Household wealth in Britain passed a net total worth of £7tn for the first time last year, according to research by Lloyds TSB Private Banking, though the ever-bloating headline number hides a precarious reality for family finances in the country's comatose economy.
Incomes for the poorest households have been squeezed by a high cost of living, below-inflation wage growth, and welfare cuts under the government's austerity drive as it seeks to erase the Treasury's budget deficit.
"While wealth has soared, there is a large divide in where it has accumulated," said Nitesh Patel, economist at Lloyds TSB Private Banking, pointing to the fact that the wealthiest 10 percent of households hold 22 times more wealth than those in the bottom half - at an average of £1.82m versus £82,000.
"This is a substantial gap, although many of the wealthiest are older individuals who have had a much longer time to accumulate their wealth holdings, as well as to reduce their debts."
An increase in financial assets held by households since 2002 has helped drive the wealth-boom over the past decade, accounting for almost two thirds of the increase.
Over half of these assets are in life assurance and pension funds, as Britain's ageing population produces an ever-growing number of pensioners.
Since the financial crisis started in 2007, household wealth has grown by 7 percent, or £478bn.
Office for National Statistics (ONS) figures put the UK's net wealth at £6.8tn at the end of 2011, as persistently high property prices offset a fall in the contribution of the central government.
Despite the general increase in wealth, incomes have been gripped by a number of factors.
Office for National Statistics (ONS) data shows that pay rose by 1.2 percent between November and January, while consumer price inflation hit 2.7 percent in the same period.
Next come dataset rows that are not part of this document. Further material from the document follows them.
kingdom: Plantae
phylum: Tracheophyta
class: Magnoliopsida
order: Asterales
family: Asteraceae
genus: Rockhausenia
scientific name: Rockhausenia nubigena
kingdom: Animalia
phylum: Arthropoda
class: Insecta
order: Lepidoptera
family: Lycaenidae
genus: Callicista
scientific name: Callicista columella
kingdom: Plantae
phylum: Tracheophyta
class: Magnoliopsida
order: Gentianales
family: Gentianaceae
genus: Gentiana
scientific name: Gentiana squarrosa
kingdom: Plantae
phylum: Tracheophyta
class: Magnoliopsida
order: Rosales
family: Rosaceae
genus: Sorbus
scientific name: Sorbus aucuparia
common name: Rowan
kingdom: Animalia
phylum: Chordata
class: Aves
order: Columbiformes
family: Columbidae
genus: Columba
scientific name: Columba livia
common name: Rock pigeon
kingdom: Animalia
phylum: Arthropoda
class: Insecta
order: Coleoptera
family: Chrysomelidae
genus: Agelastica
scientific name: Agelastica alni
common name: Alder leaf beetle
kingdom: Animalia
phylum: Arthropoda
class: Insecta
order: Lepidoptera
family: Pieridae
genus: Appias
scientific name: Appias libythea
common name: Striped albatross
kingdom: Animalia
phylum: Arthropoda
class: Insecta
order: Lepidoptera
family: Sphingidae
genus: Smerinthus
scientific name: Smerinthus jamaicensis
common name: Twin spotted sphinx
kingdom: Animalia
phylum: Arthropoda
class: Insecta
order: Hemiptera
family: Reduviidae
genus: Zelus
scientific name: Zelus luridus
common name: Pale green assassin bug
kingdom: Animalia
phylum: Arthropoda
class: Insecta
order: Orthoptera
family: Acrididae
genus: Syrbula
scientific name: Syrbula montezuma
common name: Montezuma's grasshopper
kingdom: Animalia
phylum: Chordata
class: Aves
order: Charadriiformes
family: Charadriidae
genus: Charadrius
This amounts to a real cut in pay.
Household bills have also been high by volatile commodity prices, sending energy and food costs upward.
A number of welfare cuts by the government are also reducing incomes, such as child and housing benefit changes.
Research by the Trades Union Congress (TUC) shows that despite changes to the personal allowance, which lifts the income tax threshold to £10,000 in April 2014, Britain's poorest workers are four times worse off because of the VAT hike to 20 percent in January 2011.
Lifting the personal allowance threshold by £100 is ten times cheaper for Chancellor George Osborne than cutting VAT by a penny. HMRC estimates say raising the personal tax allowance by £100 in 2013/14 would cost Osborne £510m. Cutting the rate of VAT by just a penny in the pound would cost him £5.1bn.
TUC analysis shows that the poorest income group for working households, who receive just £195.92 a week, are 1.6 percent worse off a year when you take into account the effect of the VAT and personal allowance increases.
Annually, the combined effect of the tax changes to VAT and personal allowance leaves this group £164.84 worse off.